◆ **Required action**
Supply the number of lines in the data below that hold "axis", and let that number be the whole answer.

◆ **Material shown**
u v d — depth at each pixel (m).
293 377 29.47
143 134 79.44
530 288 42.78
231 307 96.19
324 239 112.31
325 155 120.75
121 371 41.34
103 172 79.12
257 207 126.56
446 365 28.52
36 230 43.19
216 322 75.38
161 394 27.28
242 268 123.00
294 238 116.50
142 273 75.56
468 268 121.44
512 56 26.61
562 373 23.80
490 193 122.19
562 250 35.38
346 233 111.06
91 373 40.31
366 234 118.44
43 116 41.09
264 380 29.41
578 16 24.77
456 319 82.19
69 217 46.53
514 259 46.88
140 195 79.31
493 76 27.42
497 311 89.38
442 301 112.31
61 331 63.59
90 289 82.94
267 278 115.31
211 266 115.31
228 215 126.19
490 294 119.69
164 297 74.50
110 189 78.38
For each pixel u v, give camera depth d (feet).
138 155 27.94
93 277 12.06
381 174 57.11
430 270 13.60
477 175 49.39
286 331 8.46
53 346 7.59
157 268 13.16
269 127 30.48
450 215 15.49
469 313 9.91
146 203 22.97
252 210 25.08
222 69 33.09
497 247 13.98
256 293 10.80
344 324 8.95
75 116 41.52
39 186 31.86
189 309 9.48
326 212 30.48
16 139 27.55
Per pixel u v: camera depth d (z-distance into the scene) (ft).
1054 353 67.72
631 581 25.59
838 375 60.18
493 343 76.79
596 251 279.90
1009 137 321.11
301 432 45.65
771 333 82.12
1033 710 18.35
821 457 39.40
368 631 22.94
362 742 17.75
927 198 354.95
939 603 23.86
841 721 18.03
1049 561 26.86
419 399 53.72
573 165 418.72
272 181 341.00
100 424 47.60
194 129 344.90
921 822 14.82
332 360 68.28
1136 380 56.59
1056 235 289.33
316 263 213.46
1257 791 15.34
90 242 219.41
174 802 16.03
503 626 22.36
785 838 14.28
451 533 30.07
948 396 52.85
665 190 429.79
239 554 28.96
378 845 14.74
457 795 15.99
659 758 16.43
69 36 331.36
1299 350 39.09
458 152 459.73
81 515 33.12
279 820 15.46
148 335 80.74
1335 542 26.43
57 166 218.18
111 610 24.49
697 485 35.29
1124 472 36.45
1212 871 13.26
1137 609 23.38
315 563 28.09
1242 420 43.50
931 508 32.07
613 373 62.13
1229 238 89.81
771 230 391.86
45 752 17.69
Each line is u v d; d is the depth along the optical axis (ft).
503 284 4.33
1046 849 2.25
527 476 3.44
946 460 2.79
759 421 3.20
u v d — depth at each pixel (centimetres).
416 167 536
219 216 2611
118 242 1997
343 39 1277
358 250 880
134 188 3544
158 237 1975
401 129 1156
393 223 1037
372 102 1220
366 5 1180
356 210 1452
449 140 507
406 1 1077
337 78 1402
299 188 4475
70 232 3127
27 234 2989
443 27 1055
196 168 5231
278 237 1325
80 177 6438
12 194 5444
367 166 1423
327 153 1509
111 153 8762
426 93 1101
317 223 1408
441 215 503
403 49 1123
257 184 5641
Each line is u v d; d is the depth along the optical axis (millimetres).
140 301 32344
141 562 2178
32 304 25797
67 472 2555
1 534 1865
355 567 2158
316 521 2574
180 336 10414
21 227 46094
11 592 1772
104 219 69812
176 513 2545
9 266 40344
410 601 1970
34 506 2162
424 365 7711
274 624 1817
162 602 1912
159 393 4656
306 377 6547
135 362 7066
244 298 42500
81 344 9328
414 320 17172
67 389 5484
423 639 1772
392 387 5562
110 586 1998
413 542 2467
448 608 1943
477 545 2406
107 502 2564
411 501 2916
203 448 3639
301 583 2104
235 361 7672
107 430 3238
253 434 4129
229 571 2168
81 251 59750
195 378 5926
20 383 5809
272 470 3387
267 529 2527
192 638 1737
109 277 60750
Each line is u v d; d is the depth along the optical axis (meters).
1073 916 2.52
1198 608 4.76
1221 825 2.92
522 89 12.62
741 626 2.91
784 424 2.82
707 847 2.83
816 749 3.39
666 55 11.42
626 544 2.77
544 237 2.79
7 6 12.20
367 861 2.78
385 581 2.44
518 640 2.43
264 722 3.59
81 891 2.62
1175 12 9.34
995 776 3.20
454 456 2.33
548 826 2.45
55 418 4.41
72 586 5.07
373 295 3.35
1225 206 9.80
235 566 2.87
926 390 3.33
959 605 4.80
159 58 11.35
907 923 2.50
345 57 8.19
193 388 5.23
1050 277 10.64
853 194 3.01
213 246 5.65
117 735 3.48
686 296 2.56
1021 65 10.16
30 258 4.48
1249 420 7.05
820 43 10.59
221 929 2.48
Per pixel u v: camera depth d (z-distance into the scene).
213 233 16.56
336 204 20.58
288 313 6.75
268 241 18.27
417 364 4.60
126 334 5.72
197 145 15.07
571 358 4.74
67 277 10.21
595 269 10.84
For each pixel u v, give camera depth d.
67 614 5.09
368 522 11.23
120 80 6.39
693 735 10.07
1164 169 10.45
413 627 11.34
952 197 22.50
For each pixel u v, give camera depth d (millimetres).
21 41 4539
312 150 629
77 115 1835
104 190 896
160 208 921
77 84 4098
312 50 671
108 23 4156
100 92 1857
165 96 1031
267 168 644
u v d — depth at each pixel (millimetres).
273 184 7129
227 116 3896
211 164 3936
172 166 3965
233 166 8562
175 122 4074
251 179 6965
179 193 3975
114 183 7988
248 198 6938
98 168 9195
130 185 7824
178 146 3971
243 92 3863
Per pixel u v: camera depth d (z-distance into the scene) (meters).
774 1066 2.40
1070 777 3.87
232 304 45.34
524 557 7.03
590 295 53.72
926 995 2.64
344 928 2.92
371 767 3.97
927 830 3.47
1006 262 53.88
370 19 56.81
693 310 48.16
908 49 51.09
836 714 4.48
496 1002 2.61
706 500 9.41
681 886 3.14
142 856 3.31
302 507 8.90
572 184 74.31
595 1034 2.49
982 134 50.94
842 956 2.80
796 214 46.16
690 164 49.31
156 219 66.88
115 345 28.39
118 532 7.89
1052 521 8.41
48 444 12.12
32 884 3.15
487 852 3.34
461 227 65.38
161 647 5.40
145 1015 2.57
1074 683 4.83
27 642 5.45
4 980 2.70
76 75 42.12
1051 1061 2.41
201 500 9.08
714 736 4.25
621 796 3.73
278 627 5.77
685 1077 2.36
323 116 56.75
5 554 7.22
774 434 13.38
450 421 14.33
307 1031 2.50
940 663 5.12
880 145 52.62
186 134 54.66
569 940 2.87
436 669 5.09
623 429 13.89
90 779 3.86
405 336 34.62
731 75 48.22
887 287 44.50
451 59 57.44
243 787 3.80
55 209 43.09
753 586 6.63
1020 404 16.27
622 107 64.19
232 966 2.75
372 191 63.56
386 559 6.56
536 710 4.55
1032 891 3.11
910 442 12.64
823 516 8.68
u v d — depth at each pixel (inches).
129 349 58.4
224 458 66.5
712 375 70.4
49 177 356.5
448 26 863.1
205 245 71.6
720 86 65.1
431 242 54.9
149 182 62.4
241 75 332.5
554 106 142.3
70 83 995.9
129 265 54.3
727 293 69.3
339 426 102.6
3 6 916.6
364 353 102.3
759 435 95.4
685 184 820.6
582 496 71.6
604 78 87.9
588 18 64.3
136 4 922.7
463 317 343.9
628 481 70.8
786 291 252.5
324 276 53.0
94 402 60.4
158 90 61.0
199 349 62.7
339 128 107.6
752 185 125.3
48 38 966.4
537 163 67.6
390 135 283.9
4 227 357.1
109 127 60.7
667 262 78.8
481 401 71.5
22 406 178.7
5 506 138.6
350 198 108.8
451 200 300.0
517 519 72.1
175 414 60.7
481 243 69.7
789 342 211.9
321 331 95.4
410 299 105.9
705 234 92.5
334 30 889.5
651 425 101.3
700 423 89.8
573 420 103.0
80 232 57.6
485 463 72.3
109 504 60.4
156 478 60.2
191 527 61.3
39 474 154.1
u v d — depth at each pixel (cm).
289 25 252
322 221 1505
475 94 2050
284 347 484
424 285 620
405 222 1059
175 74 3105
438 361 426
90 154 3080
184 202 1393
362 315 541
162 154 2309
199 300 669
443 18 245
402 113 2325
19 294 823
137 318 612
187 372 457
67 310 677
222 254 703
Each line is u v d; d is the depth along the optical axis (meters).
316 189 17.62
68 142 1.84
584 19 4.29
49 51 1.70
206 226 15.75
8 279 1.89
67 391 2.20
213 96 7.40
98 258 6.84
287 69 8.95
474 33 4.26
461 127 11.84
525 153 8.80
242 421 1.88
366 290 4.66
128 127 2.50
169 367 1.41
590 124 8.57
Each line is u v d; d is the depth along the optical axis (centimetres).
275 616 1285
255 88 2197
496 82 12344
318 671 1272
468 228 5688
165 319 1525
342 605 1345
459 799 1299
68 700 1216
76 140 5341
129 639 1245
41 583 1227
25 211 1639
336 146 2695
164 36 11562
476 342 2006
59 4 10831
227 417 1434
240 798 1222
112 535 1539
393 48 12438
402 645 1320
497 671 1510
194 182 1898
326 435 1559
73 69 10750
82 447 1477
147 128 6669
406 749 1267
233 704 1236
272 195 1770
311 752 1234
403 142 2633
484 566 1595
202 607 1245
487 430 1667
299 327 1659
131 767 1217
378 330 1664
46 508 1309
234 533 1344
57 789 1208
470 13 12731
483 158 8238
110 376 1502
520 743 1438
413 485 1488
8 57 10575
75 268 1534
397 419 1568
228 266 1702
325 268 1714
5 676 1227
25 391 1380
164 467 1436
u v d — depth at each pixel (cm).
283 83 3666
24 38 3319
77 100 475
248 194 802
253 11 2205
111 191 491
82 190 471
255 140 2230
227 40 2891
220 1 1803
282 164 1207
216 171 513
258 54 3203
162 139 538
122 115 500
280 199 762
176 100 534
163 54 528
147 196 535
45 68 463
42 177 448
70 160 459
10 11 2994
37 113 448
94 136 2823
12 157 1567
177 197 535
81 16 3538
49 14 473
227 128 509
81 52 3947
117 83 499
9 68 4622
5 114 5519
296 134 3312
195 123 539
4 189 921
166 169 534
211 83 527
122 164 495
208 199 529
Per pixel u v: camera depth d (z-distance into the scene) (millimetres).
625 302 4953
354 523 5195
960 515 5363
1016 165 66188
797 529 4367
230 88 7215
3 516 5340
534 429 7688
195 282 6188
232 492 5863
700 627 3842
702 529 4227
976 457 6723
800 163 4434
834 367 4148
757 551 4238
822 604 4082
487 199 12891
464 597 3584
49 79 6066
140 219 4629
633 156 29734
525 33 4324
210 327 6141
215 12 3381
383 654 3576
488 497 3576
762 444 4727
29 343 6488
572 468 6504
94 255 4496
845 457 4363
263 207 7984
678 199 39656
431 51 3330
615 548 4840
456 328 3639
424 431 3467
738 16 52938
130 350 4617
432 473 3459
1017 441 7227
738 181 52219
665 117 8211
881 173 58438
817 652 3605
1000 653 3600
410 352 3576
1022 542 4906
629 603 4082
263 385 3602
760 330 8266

◆ **Answer box**
5